ZuoRAT Malware Is Targeting Routers

Wired is reporting on a new remote-access Trojan that is able to infect at least eighty different targets:

So far, researchers from Lumen Technologies’ Black Lotus Labs say they’ve identified at least 80 targets infected by the stealthy malware, including routers made by Cisco, Netgear, Asus, and DrayTek. Dubbed ZuoRAT, the remote access Trojan is part of a broader hacking campaign that has existed since at least the fourth quarter of 2020 and continues to operate.

The discovery of custom-built malware written for the MIPS architecture and compiled for small-office and home-office routers is significant, particularly given its range of capabilities. Its ability to enumerate all devices connected to an infected router and collect the DNS lookups and network traffic they send and receive and remain undetected is the hallmark of a highly sophisticated threat actor.
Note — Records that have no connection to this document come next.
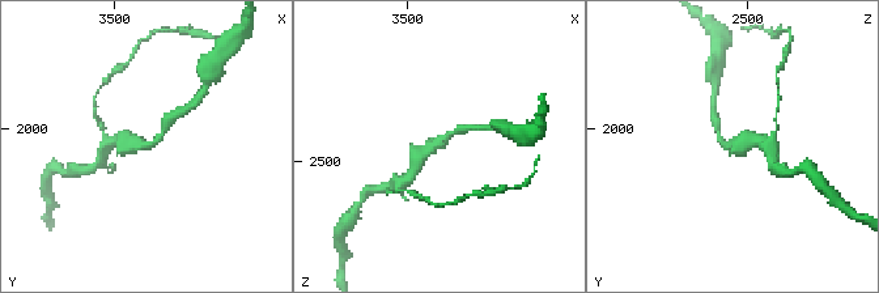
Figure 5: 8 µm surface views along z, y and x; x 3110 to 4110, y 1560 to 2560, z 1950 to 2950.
The arms are 200, 400 nm wide; need the tissue. Look: em xy step 1 (tint) at (3620, 2060, 2440).

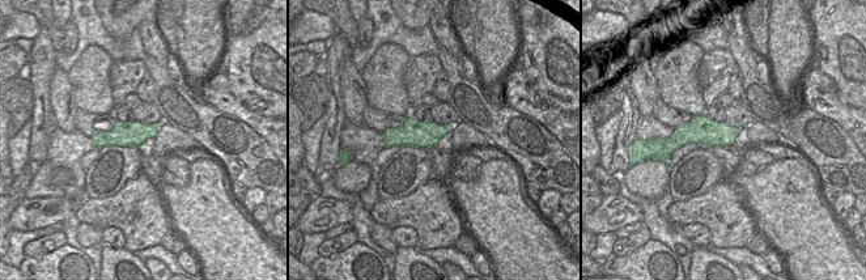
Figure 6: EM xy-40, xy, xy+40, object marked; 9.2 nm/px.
Leave. One cell here.

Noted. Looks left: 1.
Stop: edits made, cut at figure 2; the rest is unchecked.

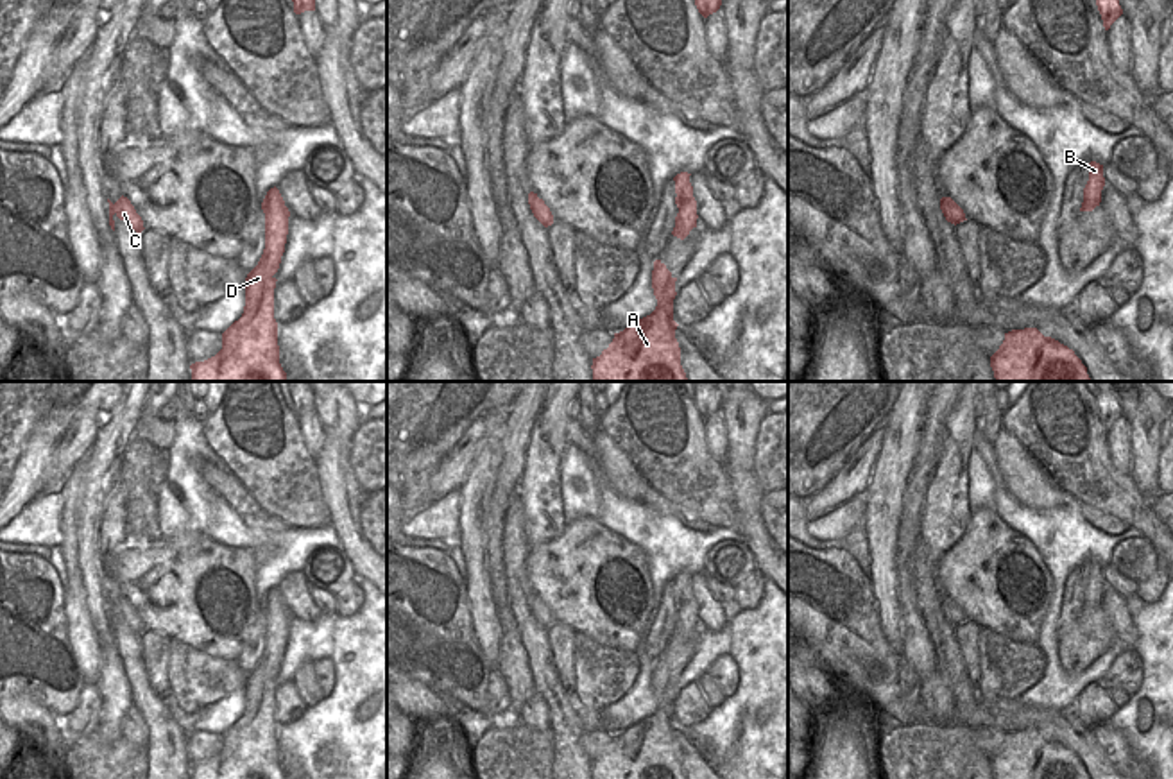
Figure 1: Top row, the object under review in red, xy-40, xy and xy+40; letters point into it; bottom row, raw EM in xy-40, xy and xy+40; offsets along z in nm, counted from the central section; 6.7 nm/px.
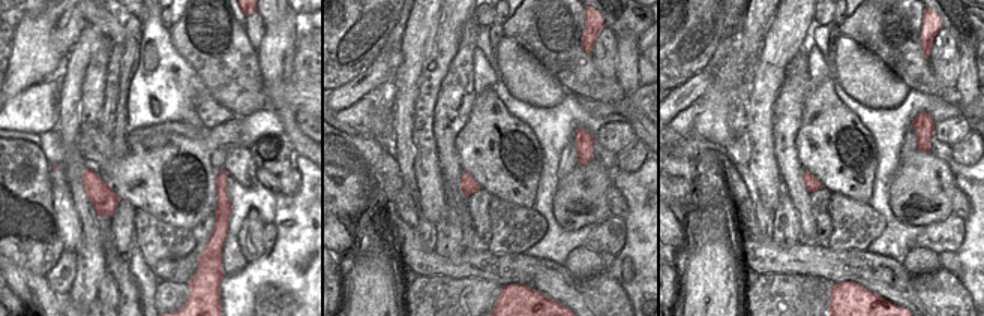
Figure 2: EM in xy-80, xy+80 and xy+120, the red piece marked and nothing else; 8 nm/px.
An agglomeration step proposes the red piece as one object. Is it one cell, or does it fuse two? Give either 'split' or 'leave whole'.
split

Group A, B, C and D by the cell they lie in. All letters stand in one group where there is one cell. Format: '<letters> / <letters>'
A C D / B

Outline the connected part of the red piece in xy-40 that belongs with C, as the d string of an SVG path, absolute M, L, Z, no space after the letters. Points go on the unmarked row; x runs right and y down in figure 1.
M122 596L115 605L109 600L107 604L109 604L109 627L113 632L115 632L113 621L115 616L136 634L141 634L145 630L141 618L136 614L134 607L127 598Z

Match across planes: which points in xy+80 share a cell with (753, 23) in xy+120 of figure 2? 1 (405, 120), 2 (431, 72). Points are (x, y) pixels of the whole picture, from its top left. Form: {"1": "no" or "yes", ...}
{"1": "yes", "2": "no"}

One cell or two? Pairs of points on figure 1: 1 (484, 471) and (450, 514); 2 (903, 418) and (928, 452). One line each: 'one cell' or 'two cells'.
1: two cells
2: two cells

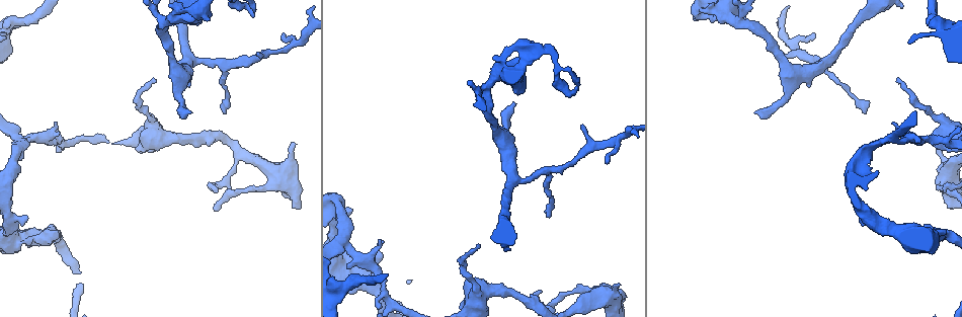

More details in the article.

Posted on June 30, 2022 at 3:04 PM9 Comments

Comments

Ted June 30, 2022 5:22 PM

Zuo as in “left” in Chinese, eh?

SOHO routers are interesting targets. Is everyone updating and periodically rebooting their routers? How about performing factory resets?

Seeing as the pandemic forced more people to work remotely, I’d have to think these types of security concerns were increasingly on the radar for more people and organizations. I hope that Black Lotus Labs is able to share the IoCs and threat intelligence across platforms and providers.

Even though such complex malware could probably be used broadly, I’m also curious about the profile of the 80 identified targets.

lurker June 30, 2022 7:52 PM

So how does this thing get into its victims? Oh, existing CVEs and badly protected passwords. Nothing to see here, move along please . . .

Clive Robinson June 30, 2022 8:02 PM

@ ALL,

The discovery of custom-built malware written for the MIPS architecture and compiled for small-office and home-office routers is significant,

No it’s not particularly significant.

The MIPS architecture like that of ARM has been around for quite a while and is capable of supporting several flavours *nix OS, as well as RT-OS suitable for somewhat sophisticated machinery effectively.

There is MIPS software around for Wireless routers and the like (see OpenWRT project)

I suspect that a big chunk of the software is not as “custom” as some people think, or claim.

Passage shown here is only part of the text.